The possible flu vaccine has been controversial within the poultry industry. While many turkey growers and egg-operators support it, the broiler industry — which has not been hit by the bird flu — has had reservations. Centered in the southern and southeastern United States, the broiler business does a big export trade.

The more demand for a vaccine, the more incentive drug companies would have to produce it — and vice-versa.

The turkey industry sees a vaccine as “another tool in the toolbox,” said Steve Olson, executive director of the Minnesota Turkey Growers Association. “We think it will create immunity in birds to help protect them.”

Still, growers must improve their biosecurity — their defenses against the spread of the flu.

“How we’ve handled this — we haven’t kept the virus out,” Olson said. However, Olson said growers are taking measures to better isolate their birds from outside contact and exposure.

The avian flu is believed to be transmitted by waterfowl who don’t get sick from the virus themselves, but shed it in their feces.
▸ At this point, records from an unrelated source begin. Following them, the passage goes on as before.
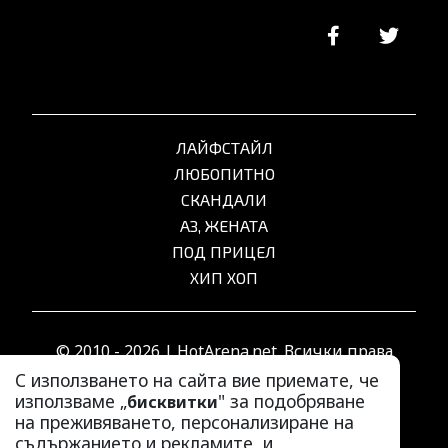
ЛАЙФСТАЙЛ
ЛЮБОПИТНО
СКАНДАЛИ
АЗ, ЖЕНАТА
ПОД ПРИЦЕЛ
ХИП ХОП
© 2010 - 2026 | HotArena.net. Всички права
запазени.
С използването на сайта вие приемате, че
използваме „
" за подобряване
бисквитки
на преживяването, персонализиране на
РЕКЛАМА
съдържанието и рекламите, и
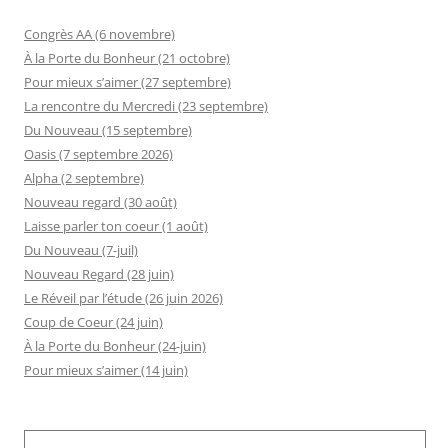
Congrès AA (6 novembre)
À la Porte du Bonheur (21 octobre)
Pour mieux s’aimer (27 septembre)
La rencontre du Mercredi (23 septembre)
Du Nouveau (15 septembre)
Oasis (7 septembre 2026)
Alpha (2 septembre)
Nouveau regard (30 août)
Laisse parler ton coeur (1 août)
Du Nouveau (7-juil)
Nouveau Regard (28 juin)
Le Réveil par l’étude (26 juin 2026)
Coup de Coeur (24 juin)
À la Porte du Bonheur (24-juin)
Pour mieux s’aimer (14 juin)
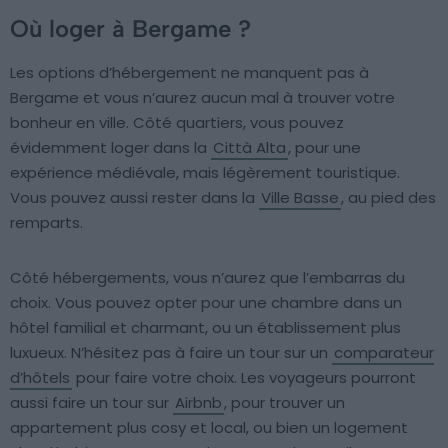
Où loger à Bergame ?
Les options d’hébergement ne manquent pas à
Bergame et vous n’aurez aucun mal à trouver votre
bonheur en ville. Côté quartiers, vous pouvez
évidemment loger dans la
Città Alta
, pour une
expérience médiévale, mais légèrement touristique.
Vous pouvez aussi rester dans la
Ville Basse
, au pied des
remparts.
Côté hébergements, vous n’aurez que l’embarras du
choix. Vous pouvez opter pour une chambre dans un
hôtel familial et charmant, ou un établissement plus
luxueux. N’hésitez pas à faire un tour sur un
comparateur
d’hôtels
pour faire votre choix. Les voyageurs pourront
aussi faire un tour sur
Airbnb
, pour trouver un
appartement plus cosy et local, ou bien un logement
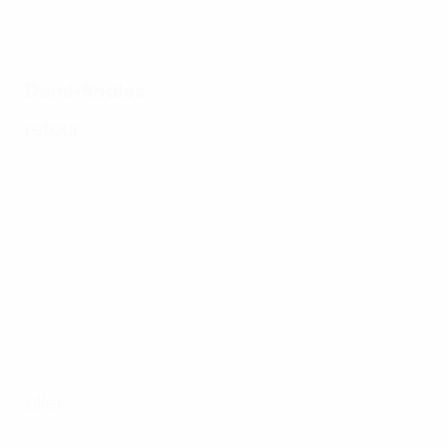
Demi-finales
retour
aller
Scientists believe the virus may have crept into poultry barns via workers, equipment, rodents and even the wind.

Olson said any vaccine wouldn’t likely be ready until spring. It would be administered to turkeys soon after birth.
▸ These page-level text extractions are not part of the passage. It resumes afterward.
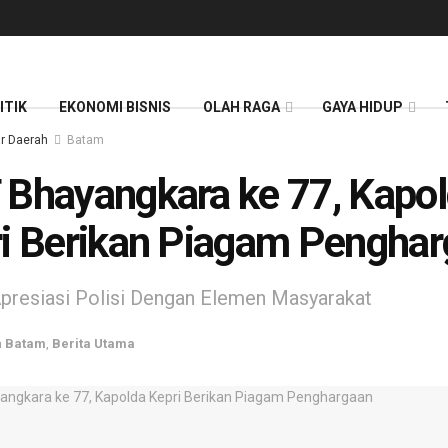
ITIK
EKONOMI BISNIS
OLAH RAGA
GAYA HIDUP
r Daerah
Batam
Bhayangkara ke 77, Kapo
i Berikan Piagam Pengha
presiasi Polisi Dengan Elemen Masyarakat
n
Batam
,
Berita Utama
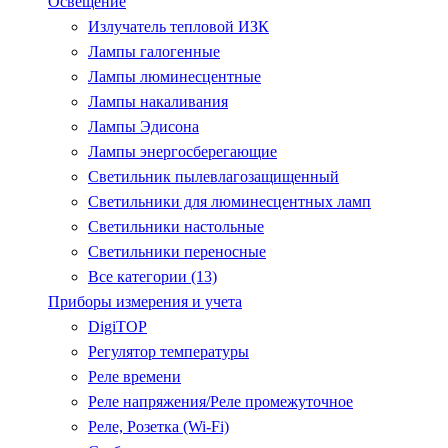
Освещение
Излучатель тепловой ИЗК
Лампы галогенные
Лампы люминесцентные
Лампы накаливания
Лампы Эдисона
Лампы энергосберегающие
Светильник пылевлагозащищенный
Светильники для люминесцентных ламп
Светильники настольные
Светильники переносные
Все категории (13)
Приборы измерения и учета
DigiTOP
Регулятор температуры
Реле времени
Реле напряжения/Реле промежуточное
Реле, Розетка (Wi-Fi)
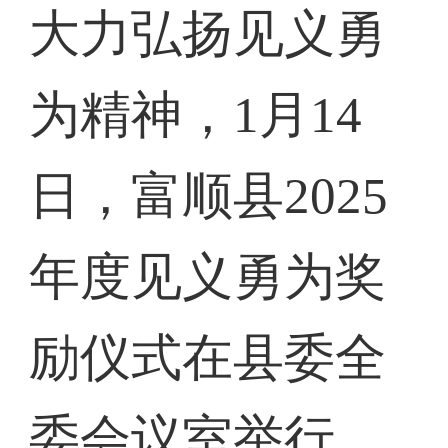
大力弘扬见义勇
为精神，1月14
日，富顺县2025
年度见义勇为奖
励仪式在县委全
委会议室举行。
At Thursday’s hearing of the Subcommittee on Livestock and Foreign Agriculture, there was also talk of how to better dispose of birds felled by the flu.

When the virus struck just one farm, tens of thousands of birds either died outright or were killed to stop the flu’s spread. Multiply that by dozens of farms in Minnesota and Iowa in a short time period, and delays added up. Birds sometimes sat dead for several days or even weeks before being cleaned up.

The problem was particularly acute with egg-laying chickens. Turkeys are killed on the spot in their barns with a suffocating foam. But chickens must be taken out of their cages and put into metal containers to be gassed by carbon dioxide, a much more labor intensive process.

Bill Hartmann, executive director of the Minnesota Board of Animal Health, told the subcommittee that officials are still exploring the best way to depopulate egg barns — sometimes stocked with more than 1 million hens — within 24 hours after an avian flu virus is detected.

Canadian officials have experimented filling the barns themselves with CO2. Hartmann said farmers also could shut off ventilation to the barn and let the birds suffocate in the heat, but he noted this method is not considered humane.

“But if you let the bird die over three weeks, I’m not sure that’s a very acceptable manner either,” Peterson said to him. “None of these options are very good. … We need to figure out a way to do this within 48 hours that doesn’t create a big furor in the public.”